Of all the Protestant churches I've been to in Europe, I think Saint Pancras is the most stark. It is so large and cavernous inside, 

yet devoid of art and decoration, 

that it feels unfinished, hollow. 

It was obviously made to house great art and images and without them it almost has the feel of an empty warehouse. I normally love the simple Protestant churches, and this is an absolutely beautiful structure, but for me, this one does not work well. 

Saint Pancras of Rome was a Roman citizen who converted to Christianity and was beheaded in 304 at the age of 14 during the persecution of Diocletian, about nine years before Constantine issued the Edict of Milan.  He was brought before the authorities and asked to perform a sacrifice to the Roman gods. He refused and Diocletian was impressed with his determination and promised him wealth and power. But Pancras still refused and Diocletian ordered him decapitated on the Via Aurelia. 
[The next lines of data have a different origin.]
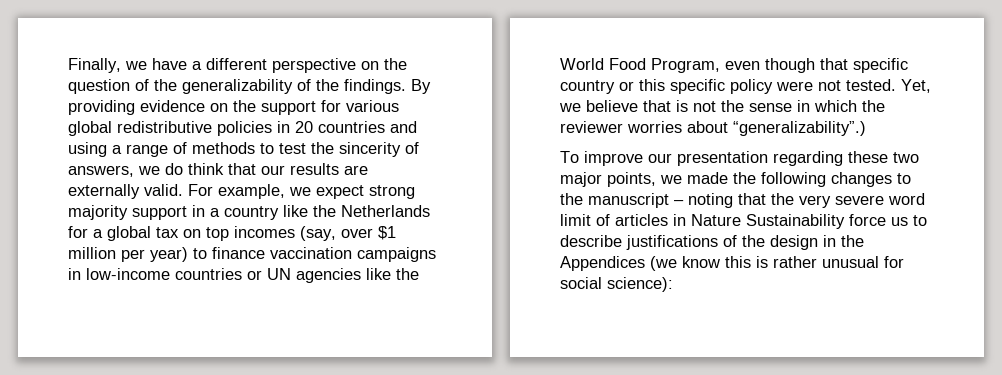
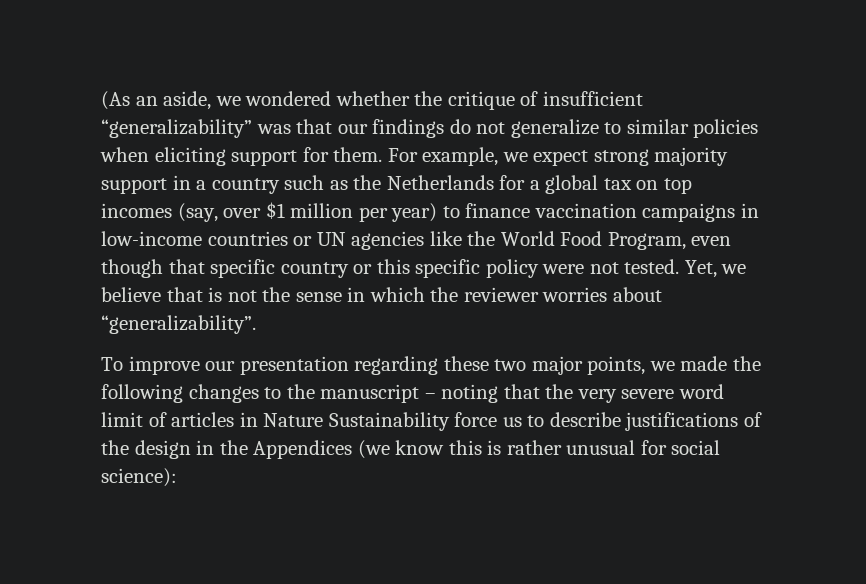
[68,58,407,73] [68,79,431,94] [68,100,399,115] [68,121,417,136] [68,142,419,157] [68,163,368,177] [68,184,183,199] Finally, we have a different perspective on the question of the generalizability of the findings. By providing evidence on the support for various global redistributive policies in 20 countries and using a range of methods to test the sincerity of answers, we do think that our results are externally valid. -> [101,91,643,110] [101,119,759,138] [100,147,383,166] (As an aside, we wondered whether the critique of insufficient “generalizability” was that our findings do not generalize to similar policies when eliciting support for them.
[283,205,308,217] like -> [284,175,348,190] such as
[733,121,866,136] “generalizability”.) -> [101,315,256,334] “generalizability”.

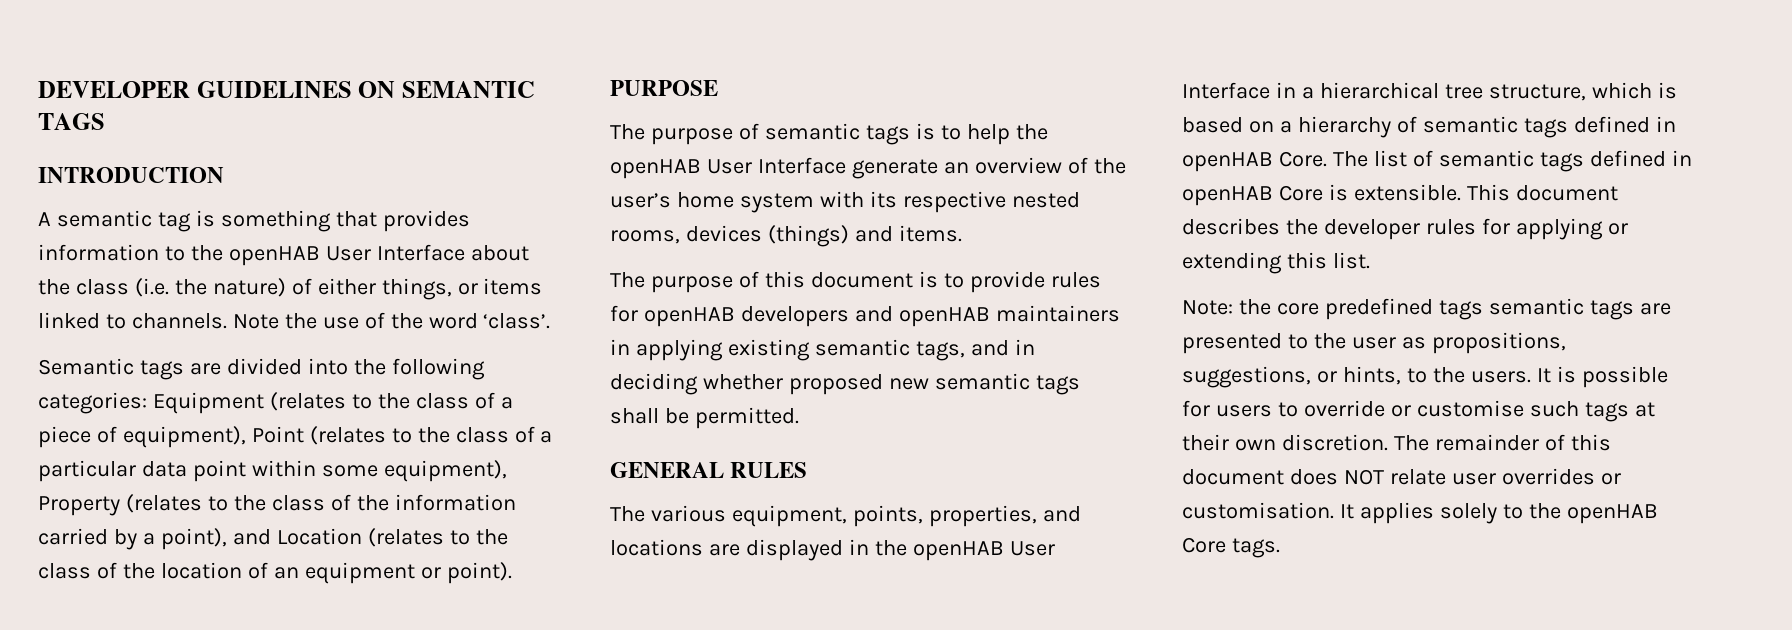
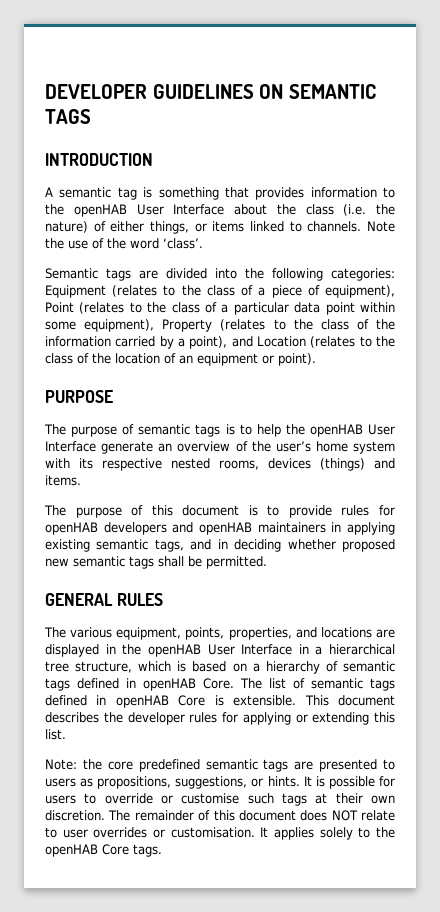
[1438,300,1483,320] tags -> (200, 765) none
[1313,333,1396,349] the user -> [45,778,76,787] users
[1342,366,1531,385] hints, to the users. -> [267,776,300,787] hints.
(1446, 477) none -> [45,827,57,838] to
My favorite thing in the church was some art (I wish there was more of it): a series of three oil paintings which the artist painted while listening to radio coverage of the Hungarian Uprising in November 1956. A student demonstration in Budapest had led to the fall of the People's Republic of Hungary and the new government declared its intent to withdraw from the Warsaw Pact and have free elections. After the Politburo indicated a willingness to withdraw Soviet troops, it reversed course and sent Soviet troops into Budapest and other parts of Hungary to crush the revolution. Over 2,500 Hungarians were killed and 200,000 Hungarians fled as refugees. The first painting shows a man, woman and child in freezing cold, the woman barefoot, seeking refuge while the city burns behind them.

The second painting shows a television and newspaper with images of war and hunger. A clown cries, a man of science holds a dead owl, the symbol of wisdom, in his hands. A man with raised hands screams and next to him is a man in a German helmet with hands outstretched in the form of a cross. The Bible is opened to Matthew with verses predicting events in a troubled world and an image of Jesus sits on the television, on a red robe. Perhaps it is symbolic of the time before the second coming when Jesus will return in a red robe.
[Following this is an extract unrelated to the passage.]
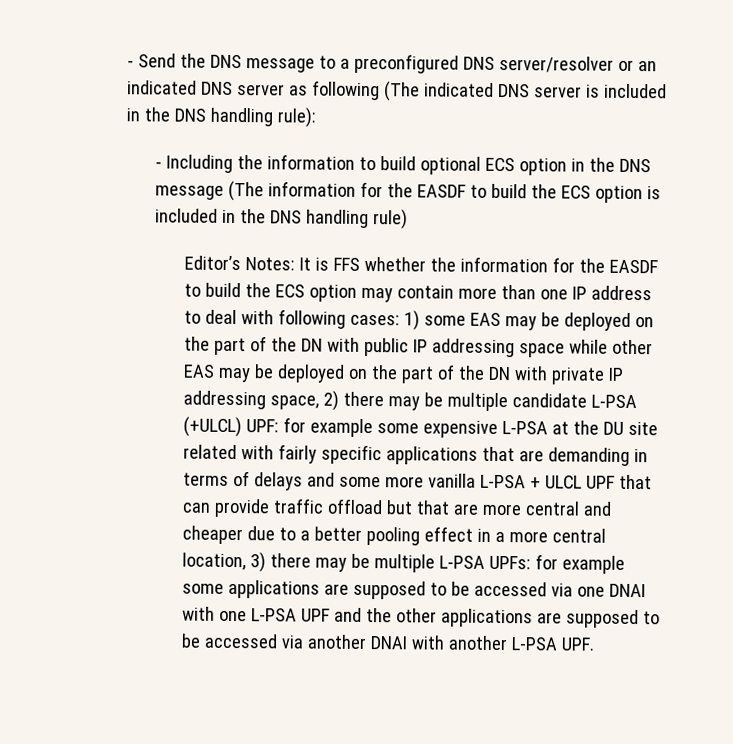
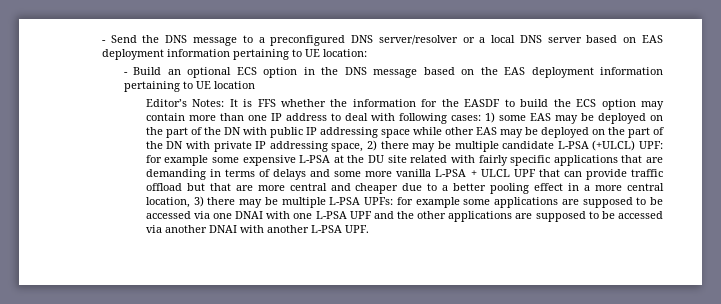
[637,61,657,72] [126,80,667,102] [125,107,316,128] [155,154,417,173] an indicated DNS server as following (The indicated DNS server is included in the DNS handling rule): // - Including the information to build -> [479,35,663,43] [101,49,367,60] [123,67,181,75] a local DNS server based on EAS deployment information pertaining to UE location: // - Build an
[228,180,662,204] [155,208,409,230] (The information for the EASDF to build the ECS option is included in the DNS handling rule) -> [423,67,663,78] [123,81,255,92] based on the EAS deployment information pertaining to UE location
The third painting shows death playing a violin with broken strings. Above death is a white, heavenly, throne, perhaps also symbolizing that the end is near and the earth will be renewed.

Clockworks from 1607 that were restored in 2003.
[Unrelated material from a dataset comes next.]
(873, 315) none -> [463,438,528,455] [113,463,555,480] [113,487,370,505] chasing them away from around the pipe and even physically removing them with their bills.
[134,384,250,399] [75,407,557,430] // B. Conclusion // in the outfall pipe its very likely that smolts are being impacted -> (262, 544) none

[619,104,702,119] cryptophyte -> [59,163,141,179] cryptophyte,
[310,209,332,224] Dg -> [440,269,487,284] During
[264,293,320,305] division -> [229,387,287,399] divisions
A tombstone from the inside floor dating to 1688.

What appears to be another tombstone, this one on the side of a pillar.

The Netherlands is one of the most secular countries in Western Europe. About 23% of the people are Catholic (down from 40% in the 1970s) and 11% belong to the Protestant Church in the Netherlands or PKN (down from 60% in the early 20th century), about 1.8 million people. The PKN was formed in 2004 as a merger between the Dutch Reformed Church (which was about 8.5% of the population), the Reformed Churches in the Netherlands (about 3.7% of the population) and the Evangelical Lutheran Church in the Kingdom of the Netherlands (about .1% of the population). 


1 comment:

  1. For some reason I can't see St. Pancras without thinking "St. Pancreas." Weren't those houses built on to the side called "Widows' Houses"? I thought they were for the widows of the parish and were built there because it was land the church owned.